Now that the George Hill era in San Antonio has come and gone we can say that it went exactly as we expected. He never delivered a championship or even an All-Star performance, but then again, what twenty-sixth pick from IUPUI ever does? What does IUPUI even stand for? Did we ever even find a position for George Hill? And the true answers to these questions are the paradoxical existence that is a team at the end of a championship run: Being drafted at the end of the first round to a team like the Spurs comes with all the mystery and pressure of being asked to perform necromancy, when to be picked by any other team would merely be a free pass to let the dead rest. When a team is on the rise, it relies on picking the right cornerstones at the top of the draft, but the more a team rises into the League's higher altitudes, it requires late round picks to prolong its oxygen supply, and George Hill was the Spurs' last breath.




Tim Duncan's Spurs got old twice, maybe even three times. Most teams never have that luxury, but San Antonio got old and then born again between the '99 and '03 championships, on the legs of Manu Ginobili, who as a fifty-seventh pick swept into the League like Dark Magic, and became the unfair standard for every non-Lottery Spurs pick thereafter, which happened to be every Spurs pick thereafter, which meant the Spurs were picking between bastard sons, rapists, thieves, and IUPUI graduates. But do not hold these men to their labels. George Hill should not be remembered as the Manu that never was, even if at this point in his career it gives his story context. No, George Hill proved himself more than his beginnings.

He was a favorite son. Less prodigal than either Tony Parker or Manu Ginobili, his banishment from the Black appears unwarranted. He was a constant believer in Pop's system, playing any of three perimeter positions, when asked, and willing to start or come off the bench. On some nights he was the team's defensive stopper, on other nights its key playmaker, on some a spot up shooter, and on others its best slasher. He did the duty that was asked of him, without the rumors that he'd given up on the team's vision, and without the heart-attack-inducing play of his two forbearers. And he was also young: twenty-five years old, which allows one to predict that his best years are still to come, somewhere beyond the walls of San Antonio. And that is why his parting is so filled with sorrow: Spurs fans are not used to seeing their best depart with so much game yet to run.

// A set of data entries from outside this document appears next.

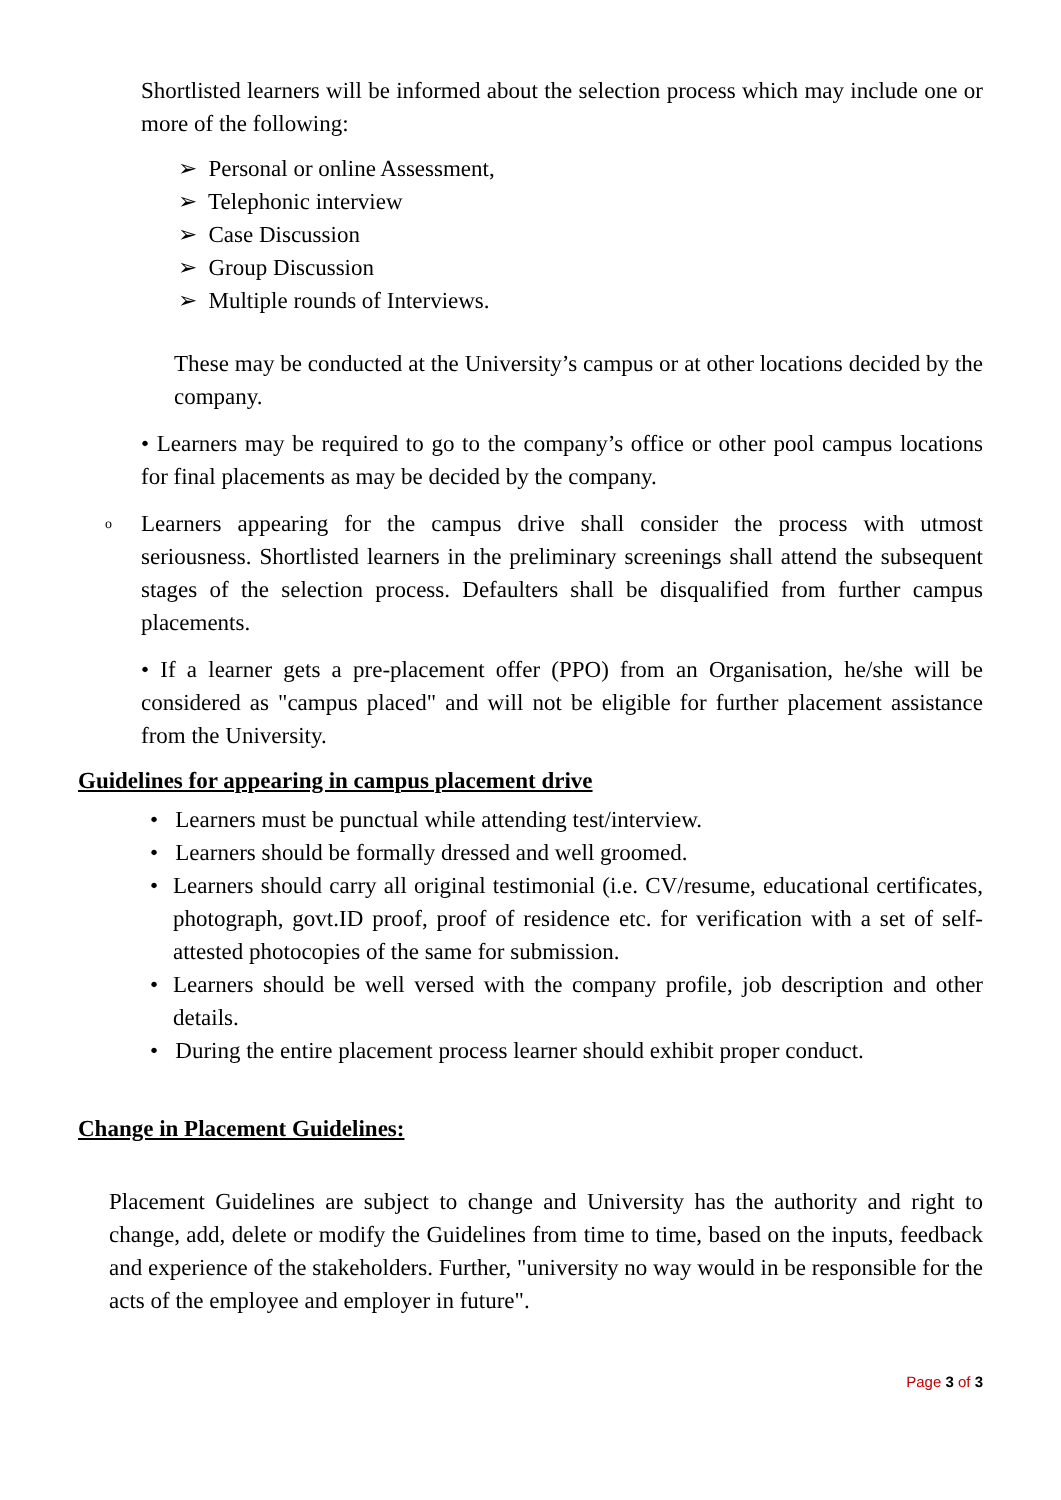Shortlisted learners will be informed about the selection process which may include one or more of the following:
➢ Personal or online Assessment,
➢ Telephonic interview
➢ Case Discussion
➢ Group Discussion
➢ Multiple rounds of Interviews.
These may be conducted at the University’s campus or at other locations decided by the company.
• Learners may be required to go to the company’s office or other pool campus locations for final placements as may be decided by the company.
o
Learners appearing for the campus drive shall consider the process with utmost seriousness. Shortlisted learners in the preliminary screenings shall attend the subsequent stages of the selection process. Defaulters shall be disqualified from further campus placements.
• If a learner gets a pre-placement offer (PPO) from an Organisation, he/she will be considered as "campus placed" and will not be eligible for further placement assistance from the University.
Guidelines for appearing in campus placement drive
• Learners must be punctual while attending test/interview.
• Learners should be formally dressed and well groomed.
• Learners should carry all original testimonial (i.e. CV/resume, educational certificates, photograph, govt.ID proof, proof of residence etc. for verification with a set of self-attested photocopies of the same for submission.
• Learners should be well versed with the company profile, job description and other details.
• During the entire placement process learner should exhibit proper conduct.
Change in Placement Guidelines:
Placement Guidelines are subject to change and University has the authority and right to change, add, delete or modify the Guidelines from time to time, based on the inputs, feedback and experience of the stakeholders. Further, "university no way would in be responsible for the acts of the employee and employer in future".
Page 3 of 3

When today's Spurs fans are old and wrinkled, they will surely gather by late night fires and cozy bedposts, to tell the tales of Tim Duncan, Manu, and Tony. They will paint a grizzly face of Pop, potmarked and scarred from years of battle against Purple Walkers and Kobe Bryants. David Robinson, Sean Elliott, and George Gervin are likely to hear their names whispered in these stories, too; bricks and mortar in a strong lineage. But, now, George Hill's name will likely not be mentioned, except maybe as a footnote, or a man who rode off in the middle of the night, but it shouldn't be so. His willingness to not only play any part but to depart with class is something that needs to be shared and praised. He is the necromancer, and he keeps the game alive, even if his miracles are now limited to the snowy cornfields of Indiana.